Seor Jojoba writes "The release of T-Mobile's G1 Smartphone is shifting focus away from push-based barcode scanning, where embedded URLs send you to locations of a vendor's choosing. There is now more interest in pull-scanning, where product information is retrieved from user-specified sources. It may be that QR-Codes and other 2D barcodes will have their thunder stolen by 1970s-era linear barcodes. On the iPhone, scanning a 1D barcode is slow and unreliable. But the G1's improved optics and Android's improved access to image scans has made 1D scanning quick and useful, opening the gateway for killer apps that help people make spending decisions."

2 of 296 comments (clear)

  1. Re:iPhone slow and unreliable because of 2M camera by Sentry21 · · Score: 5, Informative

    The submitter is quite right. I have an iPhone, and the biggest challenge with doing as the camera suggests (a coworker of mine had the same idea) is that it uses a fixed-focus lens, set to 'infinity', which means that it cannot focus on near objects - so the barcode has to be far enough that it's within the focal range, but big enough that it can be seen from there.

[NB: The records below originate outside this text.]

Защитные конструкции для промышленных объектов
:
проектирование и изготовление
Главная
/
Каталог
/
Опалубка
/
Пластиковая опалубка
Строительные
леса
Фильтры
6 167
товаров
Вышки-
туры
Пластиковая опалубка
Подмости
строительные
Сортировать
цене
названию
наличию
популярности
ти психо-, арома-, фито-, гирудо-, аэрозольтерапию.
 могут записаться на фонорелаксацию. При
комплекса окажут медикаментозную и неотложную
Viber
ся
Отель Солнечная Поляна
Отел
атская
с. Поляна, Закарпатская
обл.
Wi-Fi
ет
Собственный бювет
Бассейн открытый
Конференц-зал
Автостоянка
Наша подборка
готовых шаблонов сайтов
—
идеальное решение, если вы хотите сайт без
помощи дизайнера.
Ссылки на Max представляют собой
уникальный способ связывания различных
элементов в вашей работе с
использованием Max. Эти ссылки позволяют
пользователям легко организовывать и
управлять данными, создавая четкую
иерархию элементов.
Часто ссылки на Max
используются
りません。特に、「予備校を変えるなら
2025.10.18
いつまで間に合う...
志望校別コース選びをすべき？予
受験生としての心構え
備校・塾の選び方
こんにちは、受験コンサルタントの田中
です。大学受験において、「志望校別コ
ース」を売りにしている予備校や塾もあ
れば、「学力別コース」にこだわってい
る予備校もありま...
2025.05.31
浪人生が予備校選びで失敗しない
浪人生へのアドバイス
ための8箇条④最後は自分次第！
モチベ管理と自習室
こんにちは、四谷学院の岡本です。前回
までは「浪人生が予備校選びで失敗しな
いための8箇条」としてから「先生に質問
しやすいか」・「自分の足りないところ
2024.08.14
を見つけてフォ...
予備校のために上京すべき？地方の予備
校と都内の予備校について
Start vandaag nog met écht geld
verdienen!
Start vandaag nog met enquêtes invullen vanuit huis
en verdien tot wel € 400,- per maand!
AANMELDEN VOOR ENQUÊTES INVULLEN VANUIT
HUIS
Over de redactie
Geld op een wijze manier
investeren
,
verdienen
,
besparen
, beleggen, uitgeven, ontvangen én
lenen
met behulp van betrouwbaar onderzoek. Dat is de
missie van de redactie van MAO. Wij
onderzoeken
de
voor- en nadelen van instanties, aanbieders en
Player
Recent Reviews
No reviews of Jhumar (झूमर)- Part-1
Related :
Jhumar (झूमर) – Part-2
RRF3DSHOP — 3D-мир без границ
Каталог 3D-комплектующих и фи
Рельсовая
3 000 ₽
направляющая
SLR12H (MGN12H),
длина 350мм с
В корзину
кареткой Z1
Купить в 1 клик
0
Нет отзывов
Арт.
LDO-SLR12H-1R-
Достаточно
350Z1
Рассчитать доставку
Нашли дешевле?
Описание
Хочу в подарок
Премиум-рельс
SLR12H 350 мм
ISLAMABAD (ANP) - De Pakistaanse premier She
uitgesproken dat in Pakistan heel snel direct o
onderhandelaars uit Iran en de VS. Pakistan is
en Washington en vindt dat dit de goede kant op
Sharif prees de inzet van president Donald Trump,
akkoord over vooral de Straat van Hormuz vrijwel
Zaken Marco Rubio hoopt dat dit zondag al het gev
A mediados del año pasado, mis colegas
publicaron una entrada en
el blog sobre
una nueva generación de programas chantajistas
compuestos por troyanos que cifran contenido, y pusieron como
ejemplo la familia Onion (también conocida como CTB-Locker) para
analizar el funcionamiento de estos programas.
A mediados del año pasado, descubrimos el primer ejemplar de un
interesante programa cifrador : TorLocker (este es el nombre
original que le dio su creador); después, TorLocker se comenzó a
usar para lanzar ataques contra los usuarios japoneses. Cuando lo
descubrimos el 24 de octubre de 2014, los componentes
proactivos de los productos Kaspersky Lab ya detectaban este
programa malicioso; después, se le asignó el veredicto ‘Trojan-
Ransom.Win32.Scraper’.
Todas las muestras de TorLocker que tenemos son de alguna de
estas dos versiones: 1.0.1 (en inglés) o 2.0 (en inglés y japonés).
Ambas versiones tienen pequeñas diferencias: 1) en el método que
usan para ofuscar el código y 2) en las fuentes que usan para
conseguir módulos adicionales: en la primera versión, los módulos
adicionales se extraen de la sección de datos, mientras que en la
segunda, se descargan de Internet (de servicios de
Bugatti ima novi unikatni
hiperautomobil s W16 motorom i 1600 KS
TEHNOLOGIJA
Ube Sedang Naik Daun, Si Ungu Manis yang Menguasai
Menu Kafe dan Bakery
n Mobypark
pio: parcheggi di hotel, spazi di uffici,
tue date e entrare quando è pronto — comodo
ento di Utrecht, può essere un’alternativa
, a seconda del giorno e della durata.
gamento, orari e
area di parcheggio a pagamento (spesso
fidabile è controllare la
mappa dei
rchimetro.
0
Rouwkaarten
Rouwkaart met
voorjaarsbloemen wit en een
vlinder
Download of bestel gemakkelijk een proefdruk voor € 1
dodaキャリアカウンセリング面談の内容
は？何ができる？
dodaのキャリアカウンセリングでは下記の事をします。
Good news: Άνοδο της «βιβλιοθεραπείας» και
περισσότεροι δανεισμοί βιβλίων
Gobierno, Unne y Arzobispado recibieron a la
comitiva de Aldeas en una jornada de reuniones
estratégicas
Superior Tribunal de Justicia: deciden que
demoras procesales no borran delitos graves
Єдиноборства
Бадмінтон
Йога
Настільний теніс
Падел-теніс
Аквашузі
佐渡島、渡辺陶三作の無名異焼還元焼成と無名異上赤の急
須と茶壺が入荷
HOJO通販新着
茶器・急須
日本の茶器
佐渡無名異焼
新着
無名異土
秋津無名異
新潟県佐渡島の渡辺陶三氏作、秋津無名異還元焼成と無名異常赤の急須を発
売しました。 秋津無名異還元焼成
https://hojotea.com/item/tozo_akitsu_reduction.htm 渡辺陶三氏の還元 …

  2. comments from someone who has used it by rbrome · · Score: 5, Informative

    I was at the T-Mobile/Google launch event last week in NYC, and had a chance to try this. I also have an iPhone.

    First, this is not a Google-made app, it's called ShopSavvy and it's from a third party. It will come preloaded on the T-Mobile G1, though.

    It's neat. It's very easy to use and returns simple links to product reviews and prices from multiple online sources.

    vs. the iPhone:

    Barcodes on the iPhone are NOT slow. They ARE unreliable, because the iPhone has a fixed lens that simply cannot focus on something up close.

    The G1's "improved optics" is an auto-focus lens that can focus on things up close. That's why this works. It's very slow, though.

    "Improved access to image scans" is bullshit. It's the same in Android as the iPhone or any smartphone, at least for something like barcodes.

    MANY smartphones have a high-res camera with auto-focus lens and can run third-party software like this (which has existed for a while). It's nothing new. It's only in the news now because Google chose to feature it during their press conference and demo session at the event in NYC last week.

    Also, the whole 1D vs 2D thing is beside the point. 1D is the type that's printed on all products at any SHOP, so of course it's the type that a SHOPPING application is designed to scan.